Prompt – Convert the listing below into a Markdown table with the columns "Row" and "Text". Give each non-blank line its own row, numbered in order.

----- Material -----

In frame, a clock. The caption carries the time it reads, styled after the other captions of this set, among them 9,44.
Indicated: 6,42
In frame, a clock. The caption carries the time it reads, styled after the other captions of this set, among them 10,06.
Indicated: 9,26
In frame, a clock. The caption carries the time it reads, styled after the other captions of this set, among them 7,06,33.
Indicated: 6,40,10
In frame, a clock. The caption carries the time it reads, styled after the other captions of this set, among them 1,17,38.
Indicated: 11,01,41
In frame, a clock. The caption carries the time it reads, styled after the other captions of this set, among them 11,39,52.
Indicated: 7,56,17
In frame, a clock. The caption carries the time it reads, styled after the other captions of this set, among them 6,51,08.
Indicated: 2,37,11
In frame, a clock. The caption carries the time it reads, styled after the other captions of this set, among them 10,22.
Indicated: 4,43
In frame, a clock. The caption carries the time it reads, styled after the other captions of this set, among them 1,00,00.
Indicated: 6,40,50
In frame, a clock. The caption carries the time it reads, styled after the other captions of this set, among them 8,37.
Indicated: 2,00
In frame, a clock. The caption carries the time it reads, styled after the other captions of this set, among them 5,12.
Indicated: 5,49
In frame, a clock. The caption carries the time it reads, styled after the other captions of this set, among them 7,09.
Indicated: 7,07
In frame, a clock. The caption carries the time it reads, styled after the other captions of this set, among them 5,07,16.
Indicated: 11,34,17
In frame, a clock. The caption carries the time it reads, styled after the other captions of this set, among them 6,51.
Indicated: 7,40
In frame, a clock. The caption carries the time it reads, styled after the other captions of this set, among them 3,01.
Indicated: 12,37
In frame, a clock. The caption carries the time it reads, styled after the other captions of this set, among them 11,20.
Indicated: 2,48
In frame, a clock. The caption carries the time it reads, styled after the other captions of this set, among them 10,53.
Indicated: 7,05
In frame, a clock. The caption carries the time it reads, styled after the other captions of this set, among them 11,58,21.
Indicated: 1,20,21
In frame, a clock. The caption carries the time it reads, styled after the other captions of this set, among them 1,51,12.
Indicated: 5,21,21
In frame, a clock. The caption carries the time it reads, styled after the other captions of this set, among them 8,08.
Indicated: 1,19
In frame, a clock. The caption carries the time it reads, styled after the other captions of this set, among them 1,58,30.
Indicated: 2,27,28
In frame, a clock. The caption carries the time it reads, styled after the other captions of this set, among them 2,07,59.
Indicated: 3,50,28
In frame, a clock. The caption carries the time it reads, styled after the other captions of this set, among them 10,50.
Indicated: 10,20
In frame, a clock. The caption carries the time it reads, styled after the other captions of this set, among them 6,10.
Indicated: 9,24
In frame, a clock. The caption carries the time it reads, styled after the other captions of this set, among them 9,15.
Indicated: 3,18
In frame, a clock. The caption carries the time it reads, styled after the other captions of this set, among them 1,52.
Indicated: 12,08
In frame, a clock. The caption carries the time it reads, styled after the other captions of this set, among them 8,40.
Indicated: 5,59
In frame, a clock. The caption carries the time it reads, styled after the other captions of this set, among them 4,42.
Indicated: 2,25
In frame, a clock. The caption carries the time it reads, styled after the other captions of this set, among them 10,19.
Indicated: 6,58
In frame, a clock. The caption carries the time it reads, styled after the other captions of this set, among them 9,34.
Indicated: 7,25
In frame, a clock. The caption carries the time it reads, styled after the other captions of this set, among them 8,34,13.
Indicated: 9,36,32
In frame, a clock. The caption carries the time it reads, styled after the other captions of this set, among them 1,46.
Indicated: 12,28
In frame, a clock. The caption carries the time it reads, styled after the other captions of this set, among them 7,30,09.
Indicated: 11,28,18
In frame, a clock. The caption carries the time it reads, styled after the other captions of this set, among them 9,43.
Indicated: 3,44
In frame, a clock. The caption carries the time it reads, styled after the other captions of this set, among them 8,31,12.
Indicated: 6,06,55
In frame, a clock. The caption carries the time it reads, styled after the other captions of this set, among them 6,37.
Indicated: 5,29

-----

Finished exercise –
| Row | Text |
|---|---|
| 1 | In frame, a clock. The caption carries the time it reads, styled after the other captions of this set, among them 9,44. |
| 2 | Indicated: 6,42 |
| 3 | In frame, a clock. The caption carries the time it reads, styled after the other captions of this set, among them 10,06. |
| 4 | Indicated: 9,26 |
| 5 | In frame, a clock. The caption carries the time it reads, styled after the other captions of this set, among them 7,06,33. |
| 6 | Indicated: 6,40,10 |
| 7 | In frame, a clock. The caption carries the time it reads, styled after the other captions of this set, among them 1,17,38. |
| 8 | Indicated: 11,01,41 |
| 9 | In frame, a clock. The caption carries the time it reads, styled after the other captions of this set, among them 11,39,52. |
| 10 | Indicated: 7,56,17 |
| 11 | In frame, a clock. The caption carries the time it reads, styled after the other captions of this set, among them 6,51,08. |
| 12 | Indicated: 2,37,11 |
| 13 | In frame, a clock. The caption carries the time it reads, styled after the other captions of this set, among them 10,22. |
| 14 | Indicated: 4,43 |
| 15 | In frame, a clock. The caption carries the time it reads, styled after the other captions of this set, among them 1,00,00. |
| 16 | Indicated: 6,40,50 |
| 17 | In frame, a clock. The caption carries the time it reads, styled after the other captions of this set, among them 8,37. |
| 18 | Indicated: 2,00 |
| 19 | In frame, a clock. The caption carries the time it reads, styled after the other captions of this set, among them 5,12. |
| 20 | Indicated: 5,49 |
| 21 | In frame, a clock. The caption carries the time it reads, styled after the other captions of this set, among them 7,09. |
| 22 | Indicated: 7,07 |
| 23 | In frame, a clock. The caption carries the time it reads, styled after the other captions of this set, among them 5,07,16. |
| 24 | Indicated: 11,34,17 |
| 25 | In frame, a clock. The caption carries the time it reads, styled after the other captions of this set, among them 6,51. |
| 26 | Indicated: 7,40 |
| 27 | In frame, a clock. The caption carries the time it reads, styled after the other captions of this set, among them 3,01. |
| 28 | Indicated: 12,37 |
| 29 | In frame, a clock. The caption carries the time it reads, styled after the other captions of this set, among them 11,20. |
| 30 | Indicated: 2,48 |
| 31 | In frame, a clock. The caption carries the time it reads, styled after the other captions of this set, among them 10,53. |
| 32 | Indicated: 7,05 |
| 33 | In frame, a clock. The caption carries the time it reads, styled after the other captions of this set, among them 11,58,21. |
| 34 | Indicated: 1,20,21 |
| 35 | In frame, a clock. The caption carries the time it reads, styled after the other captions of this set, among them 1,51,12. |
| 36 | Indicated: 5,21,21 |
| 37 | In frame, a clock. The caption carries the time it reads, styled after the other captions of this set, among them 8,08. |
| 38 | Indicated: 1,19 |
| 39 | In frame, a clock. The caption carries the time it reads, styled after the other captions of this set, among them 1,58,30. |
| 40 | Indicated: 2,27,28 |
| 41 | In frame, a clock. The caption carries the time it reads, styled after the other captions of this set, among them 2,07,59. |
| 42 | Indicated: 3,50,28 |
| 43 | In frame, a clock. The caption carries the time it reads, styled after the other captions of this set, among them 10,50. |
| 44 | Indicated: 10,20 |
| 45 | In frame, a clock. The caption carries the time it reads, styled after the other captions of this set, among them 6,10. |
| 46 | Indicated: 9,24 |
| 47 | In frame, a clock. The caption carries the time it reads, styled after the other captions of this set, among them 9,15. |
| 48 | Indicated: 3,18 |
| 49 | In frame, a clock. The caption carries the time it reads, styled after the other captions of this set, among them 1,52. |
| 50 | Indicated: 12,08 |
| 51 | In frame, a clock. The caption carries the time it reads, styled after the other captions of this set, among them 8,40. |
| 52 | Indicated: 5,59 |
| 53 | In frame, a clock. The caption carries the time it reads, styled after the other captions of this set, among them 4,42. |
| 54 | Indicated: 2,25 |
| 55 | In frame, a clock. The caption carries the time it reads, styled after the other captions of this set, among them 10,19. |
| 56 | Indicated: 6,58 |
| 57 | In frame, a clock. The caption carries the time it reads, styled after the other captions of this set, among them 9,34. |
| 58 | Indicated: 7,25 |
| 59 | In frame, a clock. The caption carries the time it reads, styled after the other captions of this set, among them 8,34,13. |
| 60 | Indicated: 9,36,32 |
| 61 | In frame, a clock. The caption carries the time it reads, styled after the other captions of this set, among them 1,46. |
| 62 | Indicated: 12,28 |
| 63 | In frame, a clock. The caption carries the time it reads, styled after the other captions of this set, among them 7,30,09. |
| 64 | Indicated: 11,28,18 |
| 65 | In frame, a clock. The caption carries the time it reads, styled after the other captions of this set, among them 9,43. |
| 66 | Indicated: 3,44 |
| 67 | In frame, a clock. The caption carries the time it reads, styled after the other captions of this set, among them 8,31,12. |
| 68 | Indicated: 6,06,55 |
| 69 | In frame, a clock. The caption carries the time it reads, styled after the other captions of this set, among them 6,37. |
| 70 | Indicated: 5,29 |